‘Everybody here is charming! [...] Reception at Klee’s house […] tea with Kandinskys’, wrote Feininger in a letter to his wife in July 1926 (quoted in Hans Hess, Lyonel Feininger, New York, 1961, p. 108). Moving with the Bauhaus to Dessau in July 1926, Feininger experienced a greater sense of freedom than had been afforded to him previously. Living as an artist in residence, and liberated from the limitations of teaching, Feininger pursued painting more independently and his reputation as a leading artist began to grow rapidly.

Masters' Houses at the Bauhaus in Dessau, Kandinsky-Klee House seen from North-West, 1926. Photograph by Lucia Moholy © DACS 2020 / Image © Bauhaus-Archiv Berlin

Alongside working at the Bauhaus, Feininger had been a member of Die Blaue Vier, together with Klee, Kandinsky and Jawlensky. Die Blaue Vier led Feininger towards a deeper understanding of the expressive potential of colour. Similarities can be drawn between Feininger’s planar revelations and the striated canvases of Klee, in which the simple linear arrangement creates compositional depth and colours that resonate. Marked by a more distinct infusion of light, colour and formal strength, Zottelstedt II is an important work from a key period in the artist’s œuvre.

Feininger first depicted the tower in Zottelstedt in June 1913 and returned to the motif several times in different media, executing three woodcuts of the same subject published in 1918, a watercolour in 1922 and one other oil painting in 1916 titled Zottelstedt I.

Paul Klee, Hauptweg und Nebenwege (Highways and Byways), 1929, oil on canvas, Museum Ludwig, Cologne Image © 2020. White Images/Scala, Florence

Defined by a dramatic interplay of light and shadow, the prismatic arrangement of Zottelstedt II marries the architectural with the transcendental. It was this unique blending of previously disparate ideas that led to Walter Gropius’s appointment of Feininger as Formmeister at the Bauhaus in 1919. Feininger’s vision became integral to the Bauhaus ideology. His architectural compositions act as a unifying force, merging art and design with a pervasive atmosphere of spirituality.

Painted during a time in which Feininger exercised his autonomy of expression, Zottelstedt II pushes the boundaries of painterly exploration. Drawing on formal innovations found within Cubism and Italian Futurism, Feininger succeeded in creating a new pictorial reality, one in which space and light were arranged independently, an approach which rendered colour of paramount importance: ‘The interplay of colours creates a living, vibrating process that is not static but fluid. To the dynamism of form the sonority of colour has been added. There are, thus, more mobile powers to interact and enrich the sum of possibilities’ (Feininger quoted in, ibid, p. 112).
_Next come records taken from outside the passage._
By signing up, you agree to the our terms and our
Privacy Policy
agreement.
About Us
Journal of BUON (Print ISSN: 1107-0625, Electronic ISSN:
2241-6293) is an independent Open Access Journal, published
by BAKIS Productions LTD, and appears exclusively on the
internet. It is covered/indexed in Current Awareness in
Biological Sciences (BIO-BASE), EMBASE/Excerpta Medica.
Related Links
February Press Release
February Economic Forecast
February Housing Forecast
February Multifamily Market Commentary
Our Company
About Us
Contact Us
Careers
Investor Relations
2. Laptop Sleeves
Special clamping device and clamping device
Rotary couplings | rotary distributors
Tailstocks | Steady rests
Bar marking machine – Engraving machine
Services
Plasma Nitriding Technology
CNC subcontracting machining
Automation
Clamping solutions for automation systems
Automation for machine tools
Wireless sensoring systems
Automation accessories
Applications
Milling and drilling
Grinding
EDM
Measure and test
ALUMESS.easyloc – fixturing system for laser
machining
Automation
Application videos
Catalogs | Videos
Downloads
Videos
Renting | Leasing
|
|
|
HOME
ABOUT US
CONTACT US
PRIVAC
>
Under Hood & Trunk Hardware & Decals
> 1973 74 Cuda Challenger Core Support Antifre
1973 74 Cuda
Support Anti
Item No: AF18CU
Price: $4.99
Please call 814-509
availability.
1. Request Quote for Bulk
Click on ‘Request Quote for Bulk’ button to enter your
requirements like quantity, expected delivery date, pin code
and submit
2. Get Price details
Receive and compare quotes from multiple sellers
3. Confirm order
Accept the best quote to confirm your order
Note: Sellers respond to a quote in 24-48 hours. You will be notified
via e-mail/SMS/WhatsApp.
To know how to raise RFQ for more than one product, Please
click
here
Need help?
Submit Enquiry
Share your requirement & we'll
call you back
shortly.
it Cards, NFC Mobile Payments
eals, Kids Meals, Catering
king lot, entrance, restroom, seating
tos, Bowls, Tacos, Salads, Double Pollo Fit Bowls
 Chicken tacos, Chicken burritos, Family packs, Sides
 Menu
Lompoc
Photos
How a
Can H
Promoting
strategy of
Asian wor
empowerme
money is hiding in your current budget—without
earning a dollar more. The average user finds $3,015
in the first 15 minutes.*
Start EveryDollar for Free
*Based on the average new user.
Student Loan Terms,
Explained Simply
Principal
Lyonel Feininger, Zottelstedt I, 1916, oil on canvas, Sammlung C. H. on permanent loan to Kunstsammlungen Chemnitz, Chemnitz © DACS 2020 / © akg-images

In Zottelstedt II, Feininger introduced a striking balance between warm and cool tones, further heightening the energy of the composition - earthy reds and bright oranges offset deep blues and pastel greens. Blending Expressionist colours with the planes of Cubo-Futurism, the present work breaks away from Cubism’s static constraints. The intersecting planes that fragment the complex composition offer a dazzling mirage that seems to slide in and out of existence. Zottelstedt II achieves a sense of the ephemeral whilst remaining rooted within a structural framework.

“[…] to Feininger the world dissolves into transparency. Not the romantic boundless universe, without end or beginning, but the classical universe of bounds and order. The poetry of the world is the content of Feininger’s pictures. Silence is the precondition of harmony, stillness the void in which events find their resonance; and out of nothing appears the iridescence of the invisible made actual.”
Hans Hess, Lyonel Feininger, New York, 1961, p.112

Remaining in Feininger’s personal collection for several years, his attachment to Zottelstedt II is noted in a 1945 letter to Curt Valentin: ‘[…] I am writing to your private address to give you instructions regarding the following paintings: `Town Hall of Zottelstedt, 1927` and `Village Street, 1927-29’ […]. They are in a category, together with several other older paintings, which I should only consider selling under exceptional conditions’ (Feininger quoted in a letter to Curt Valentin, 7th July 1945, Curt Valentin Papers, The Museum of Modern Art Archives, New York, III.A.10.[4]).

Additional information for this entry was provided by The Lyonel Feininger Project (Moeller Fine Art Projects), New York – Berlin.